- **Exercise description**
Reproduce the rows as a Markdown table with the columns Row and Line, running from the line with "way **9:12** is written." up to and including the line with "The clock reads **9:45:48**". Number each line in the Row column, put its text in the Line column, and leave out blank lines.

------ Stored records

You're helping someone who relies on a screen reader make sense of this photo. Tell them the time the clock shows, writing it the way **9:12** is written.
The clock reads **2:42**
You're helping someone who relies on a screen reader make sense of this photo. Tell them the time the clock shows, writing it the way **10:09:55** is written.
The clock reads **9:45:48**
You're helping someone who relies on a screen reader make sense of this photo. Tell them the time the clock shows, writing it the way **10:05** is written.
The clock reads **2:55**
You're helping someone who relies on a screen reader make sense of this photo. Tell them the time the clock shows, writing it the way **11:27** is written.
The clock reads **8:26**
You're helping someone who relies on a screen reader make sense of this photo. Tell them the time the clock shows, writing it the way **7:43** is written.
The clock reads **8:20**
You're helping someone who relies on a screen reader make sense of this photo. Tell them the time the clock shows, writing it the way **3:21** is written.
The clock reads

------------
------ Stored records

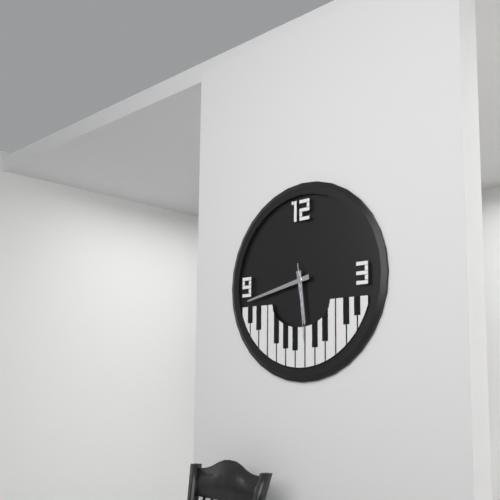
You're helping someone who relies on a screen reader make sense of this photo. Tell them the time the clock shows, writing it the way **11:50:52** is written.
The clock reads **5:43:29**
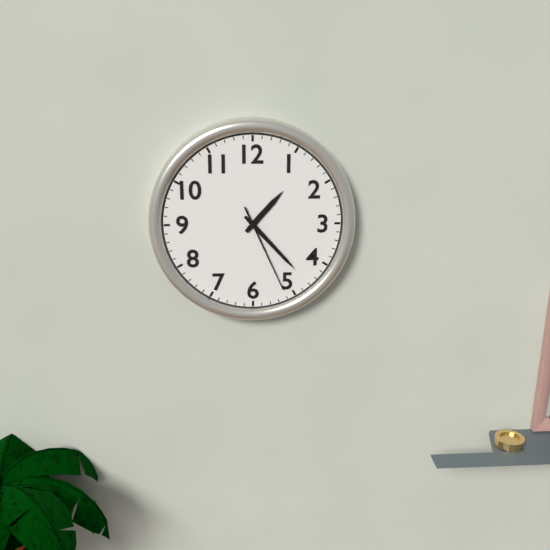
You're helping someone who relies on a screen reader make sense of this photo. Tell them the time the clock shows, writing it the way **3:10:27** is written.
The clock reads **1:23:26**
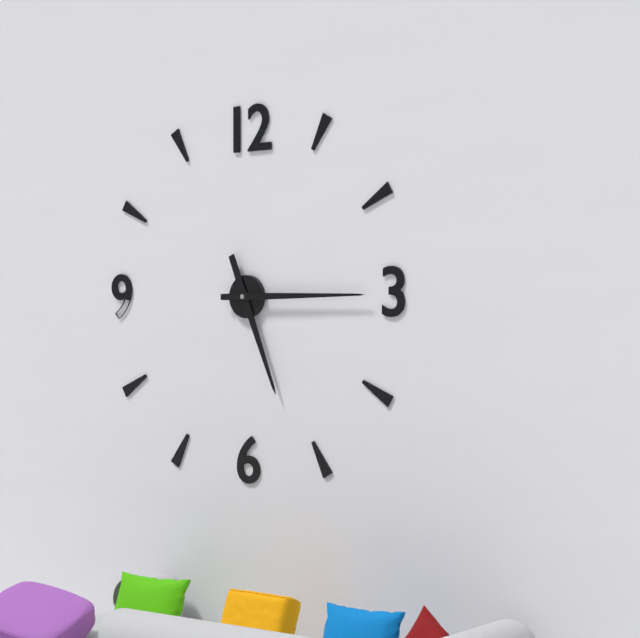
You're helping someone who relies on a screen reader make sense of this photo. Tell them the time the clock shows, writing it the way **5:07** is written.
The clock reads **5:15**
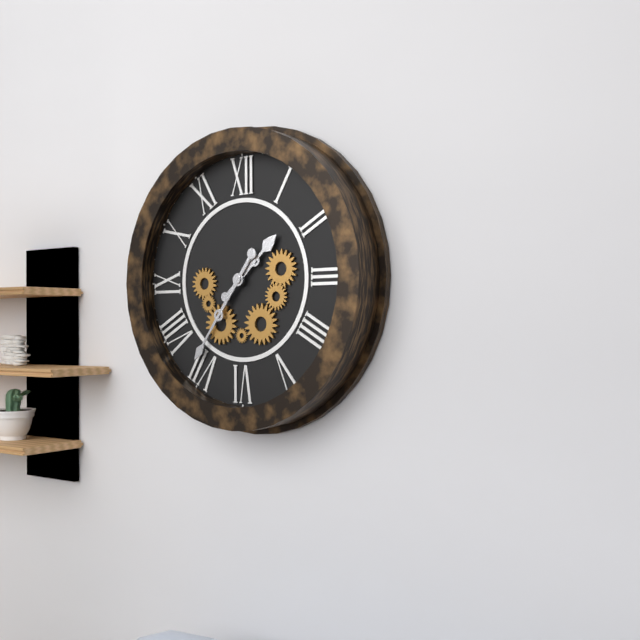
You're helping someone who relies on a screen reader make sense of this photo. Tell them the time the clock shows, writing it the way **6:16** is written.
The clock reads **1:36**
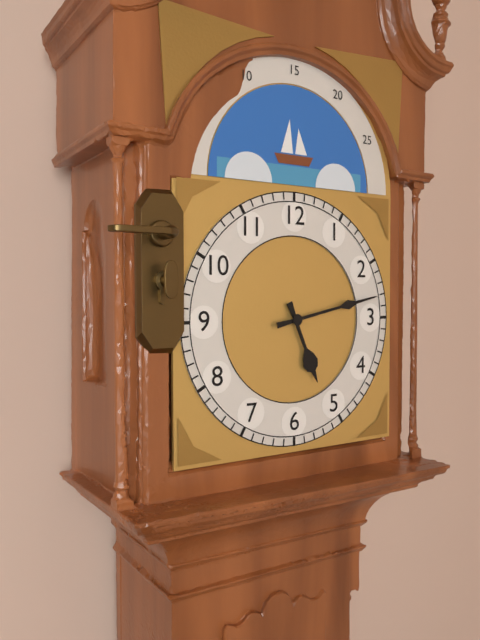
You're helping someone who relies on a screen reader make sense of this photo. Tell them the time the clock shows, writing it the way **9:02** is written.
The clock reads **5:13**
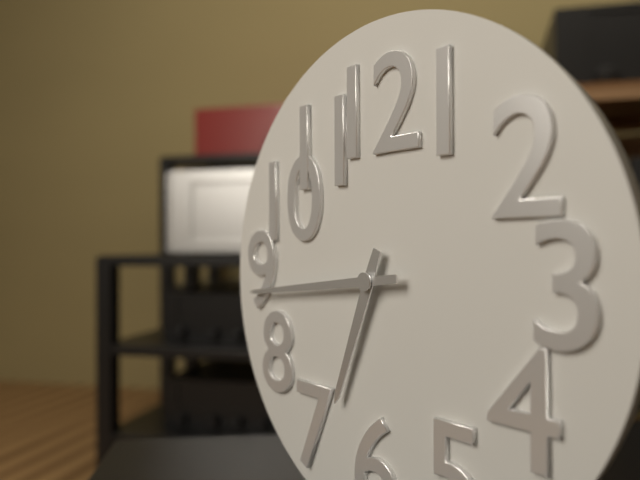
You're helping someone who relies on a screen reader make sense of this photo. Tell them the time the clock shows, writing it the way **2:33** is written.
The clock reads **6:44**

------------

- **Output of the exercise**
| Row | Line |
|---|---|
| 1 | You're helping someone who relies on a screen reader make sense of this photo. Tell them the time the clock shows, writing it the way **9:12** is written. |
| 2 | The clock reads **2:42** |
| 3 | You're helping someone who relies on a screen reader make sense of this photo. Tell them the time the clock shows, writing it the way **10:09:55** is written. |
| 4 | The clock reads **9:45:48** |